PROBLEM TO WORK ON ▸ Would you pull out every line of the material that contains the string "Left"?

DATA SHOWN ▸
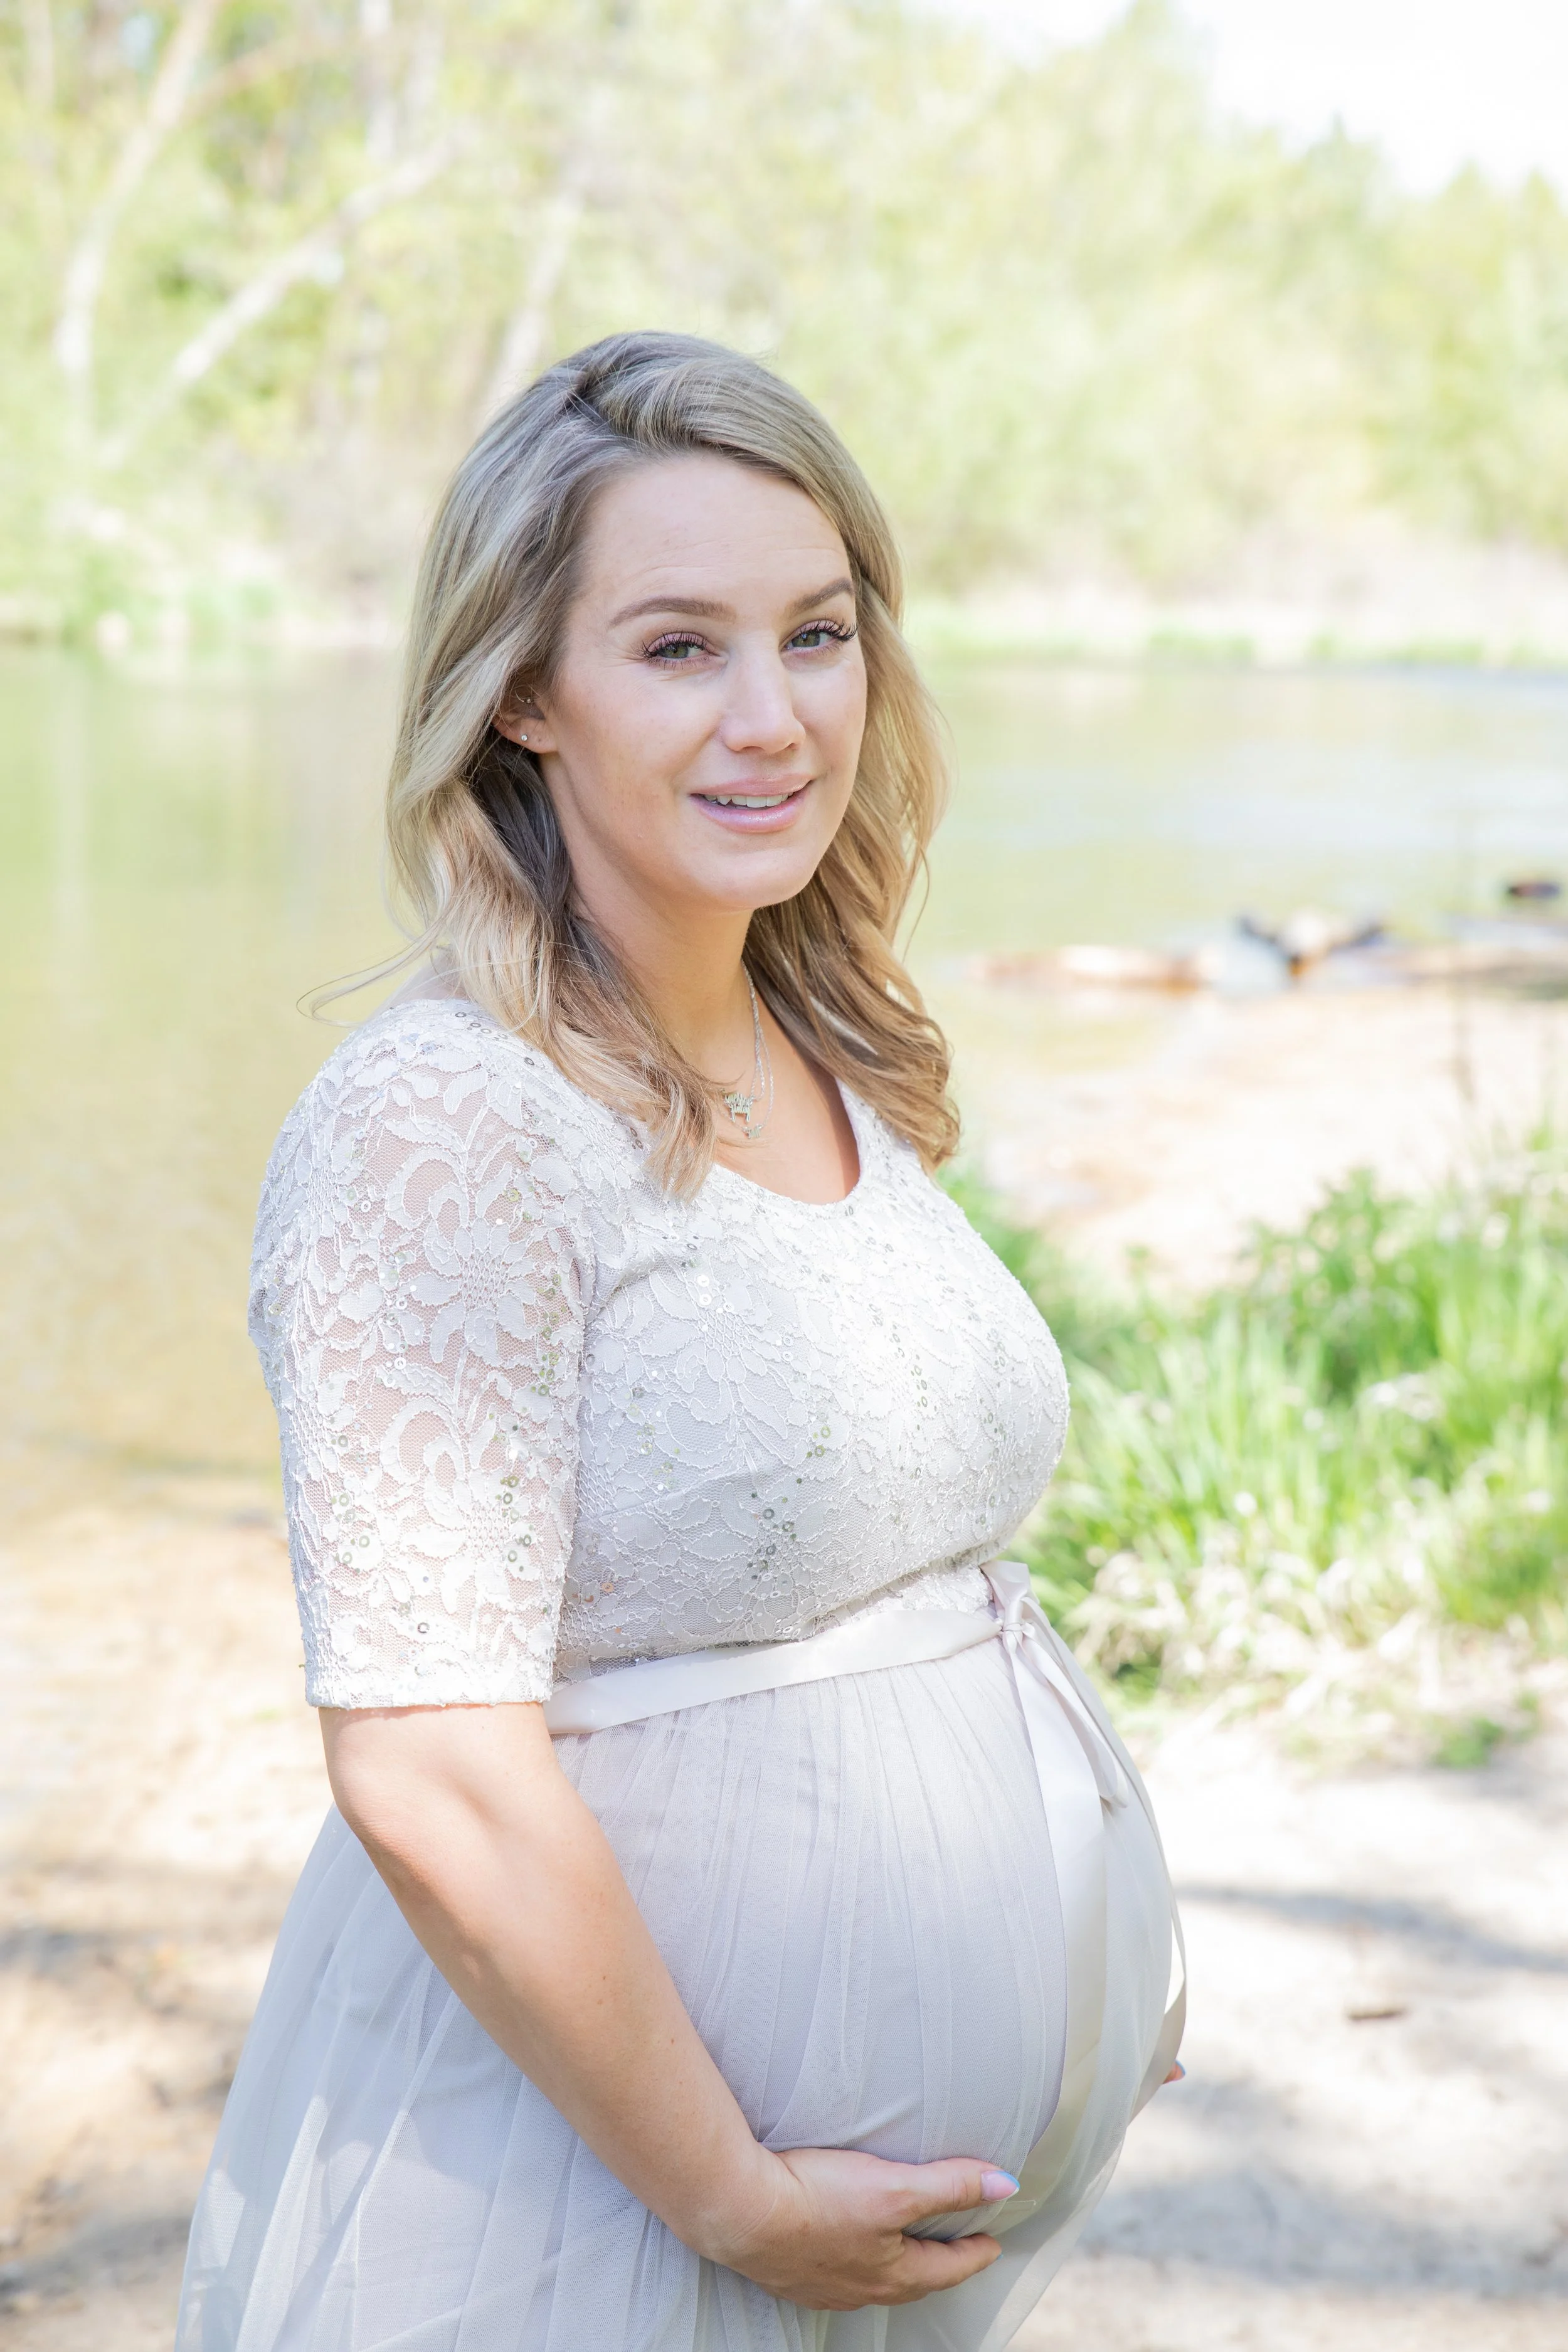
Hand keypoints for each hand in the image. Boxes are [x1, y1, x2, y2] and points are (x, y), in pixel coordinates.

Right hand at [699, 2144, 1017, 2309]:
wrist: (740, 2211)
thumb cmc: (816, 2199)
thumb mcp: (894, 2187)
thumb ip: (950, 2186)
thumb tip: (1006, 2184)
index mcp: (892, 2274)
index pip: (949, 2268)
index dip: (975, 2252)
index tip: (992, 2243)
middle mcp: (861, 2289)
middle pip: (913, 2279)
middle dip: (939, 2263)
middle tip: (956, 2248)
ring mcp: (823, 2285)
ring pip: (874, 2280)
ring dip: (896, 2264)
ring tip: (904, 2246)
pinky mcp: (791, 2273)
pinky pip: (837, 2273)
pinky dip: (855, 2261)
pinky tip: (845, 2248)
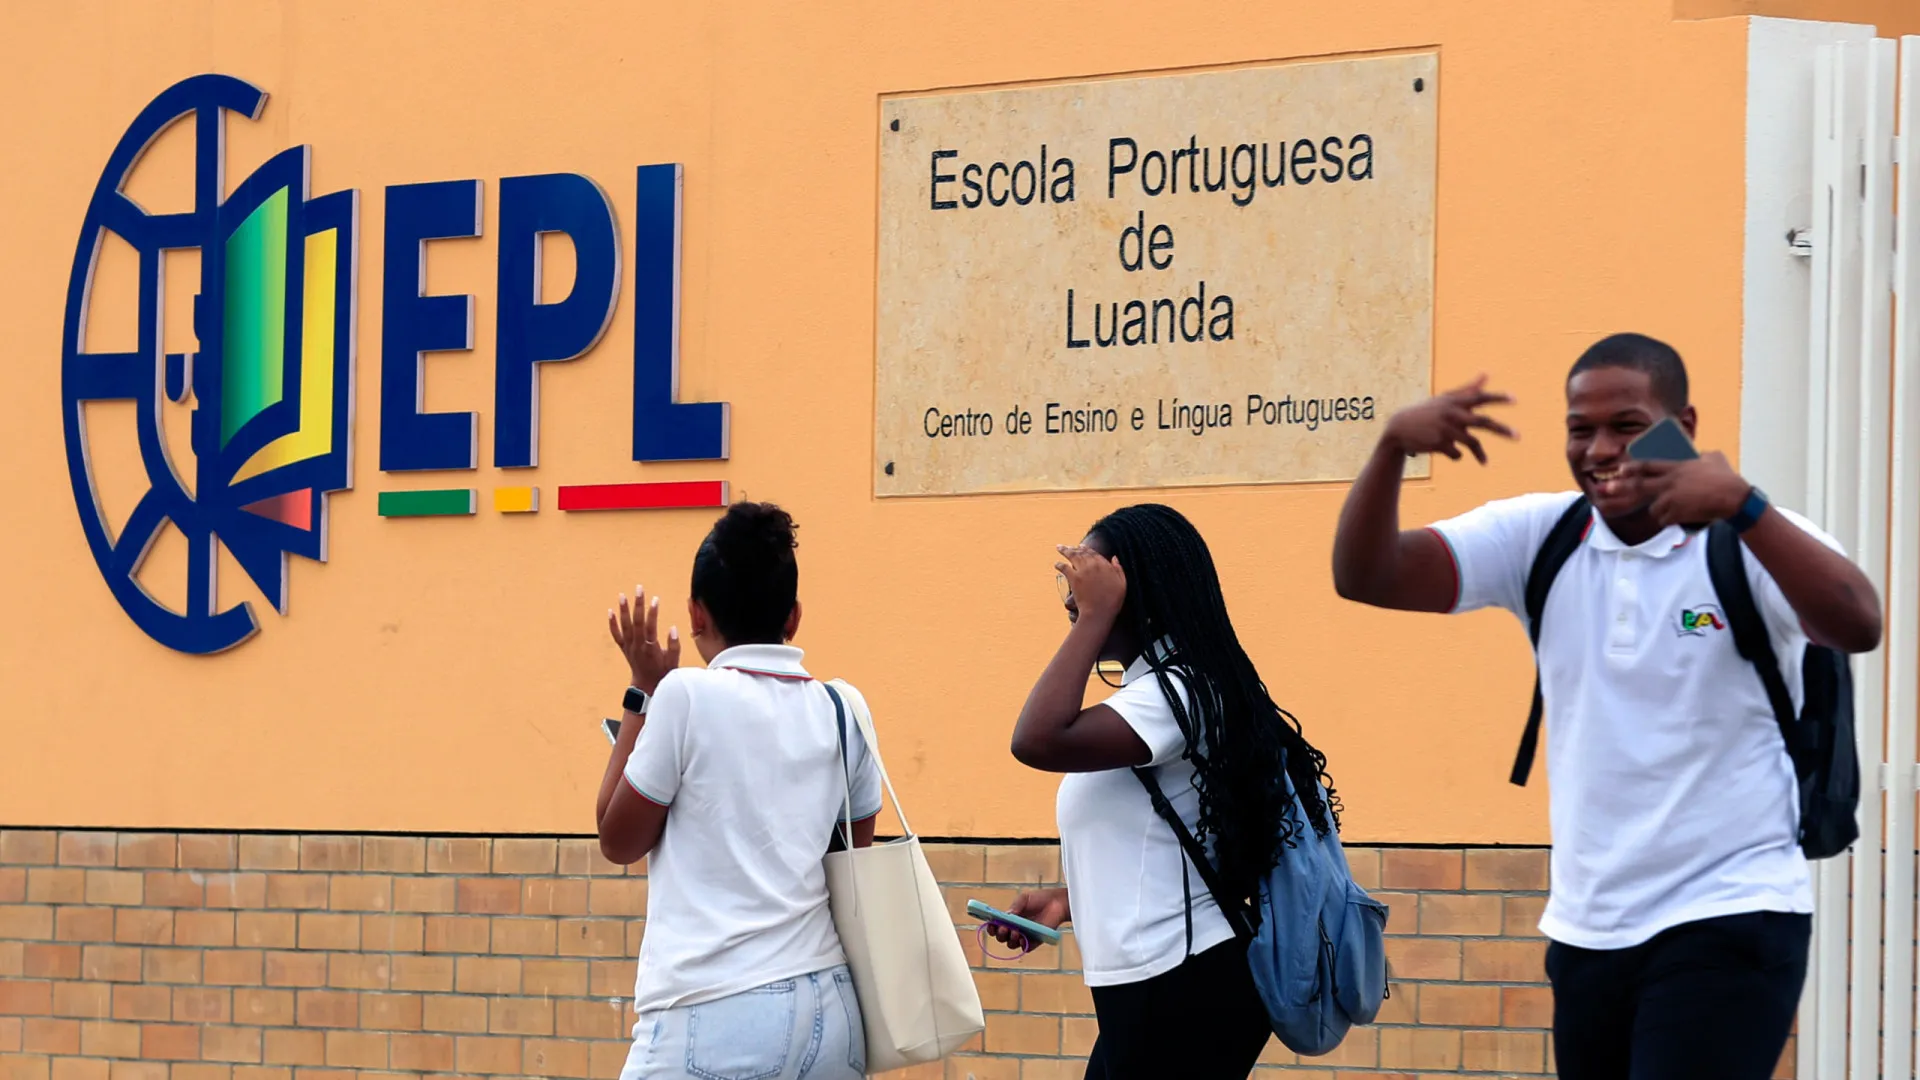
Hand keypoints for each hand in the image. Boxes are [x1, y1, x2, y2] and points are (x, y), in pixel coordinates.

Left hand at [609, 585, 680, 694]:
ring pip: (625, 626)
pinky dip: (612, 624)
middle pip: (636, 622)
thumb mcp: (673, 663)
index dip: (653, 613)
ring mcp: (629, 647)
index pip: (651, 627)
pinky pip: (616, 635)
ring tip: (622, 595)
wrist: (647, 687)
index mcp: (650, 649)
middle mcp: (637, 646)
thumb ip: (674, 647)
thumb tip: (673, 629)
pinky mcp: (624, 649)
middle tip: (639, 588)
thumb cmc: (663, 674)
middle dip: (638, 604)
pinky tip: (610, 612)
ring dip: (623, 610)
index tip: (655, 599)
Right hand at [987, 888, 1069, 950]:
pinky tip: (1023, 938)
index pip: (996, 926)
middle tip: (1003, 928)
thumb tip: (1006, 915)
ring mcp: (1024, 937)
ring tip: (1015, 932)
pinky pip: (1025, 948)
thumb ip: (1015, 906)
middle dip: (1000, 934)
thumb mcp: (1024, 899)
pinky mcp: (1034, 942)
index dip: (991, 928)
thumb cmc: (1039, 900)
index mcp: (1009, 919)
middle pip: (1001, 937)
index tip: (991, 925)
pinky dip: (1022, 945)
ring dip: (1010, 939)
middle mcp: (1014, 929)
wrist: (1057, 903)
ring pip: (1011, 944)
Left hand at [1056, 545, 1125, 625]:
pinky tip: (1056, 564)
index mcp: (1105, 565)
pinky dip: (1059, 565)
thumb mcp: (1122, 584)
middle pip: (1082, 553)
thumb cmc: (1112, 601)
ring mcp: (1083, 571)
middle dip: (1074, 548)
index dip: (1086, 549)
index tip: (1081, 546)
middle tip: (1067, 547)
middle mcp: (1094, 565)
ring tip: (1059, 548)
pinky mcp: (1074, 579)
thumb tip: (1114, 557)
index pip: (1093, 553)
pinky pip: (1064, 568)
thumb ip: (1119, 569)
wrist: (1100, 612)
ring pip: (1072, 556)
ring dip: (1065, 551)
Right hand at [1383, 375, 1515, 462]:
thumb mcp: (1445, 399)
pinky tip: (1447, 452)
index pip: (1479, 397)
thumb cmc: (1426, 412)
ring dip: (1480, 454)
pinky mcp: (1438, 443)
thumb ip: (1468, 389)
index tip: (1514, 400)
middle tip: (1518, 436)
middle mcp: (1452, 413)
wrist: (1399, 429)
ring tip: (1485, 462)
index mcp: (1454, 402)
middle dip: (1502, 429)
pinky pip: (1456, 453)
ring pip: (1471, 442)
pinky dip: (1455, 455)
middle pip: (1482, 422)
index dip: (1497, 398)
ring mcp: (1445, 429)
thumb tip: (1487, 374)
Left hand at [1620, 453, 1750, 526]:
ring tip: (1679, 508)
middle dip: (1621, 487)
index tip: (1620, 469)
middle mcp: (1669, 481)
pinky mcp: (1675, 513)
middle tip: (1607, 489)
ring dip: (1661, 510)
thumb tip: (1699, 454)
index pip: (1648, 465)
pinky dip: (1671, 520)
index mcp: (1677, 466)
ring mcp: (1671, 497)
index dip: (1633, 468)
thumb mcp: (1713, 458)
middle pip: (1640, 485)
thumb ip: (1700, 456)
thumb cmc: (1727, 477)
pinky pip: (1665, 519)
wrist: (1733, 497)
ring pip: (1654, 507)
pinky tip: (1684, 517)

TASK RESULT ▸
Left hand at [609, 585, 680, 694]:
Left hand at [1056, 545, 1125, 625]:
Left hand at [1620, 453, 1750, 526]:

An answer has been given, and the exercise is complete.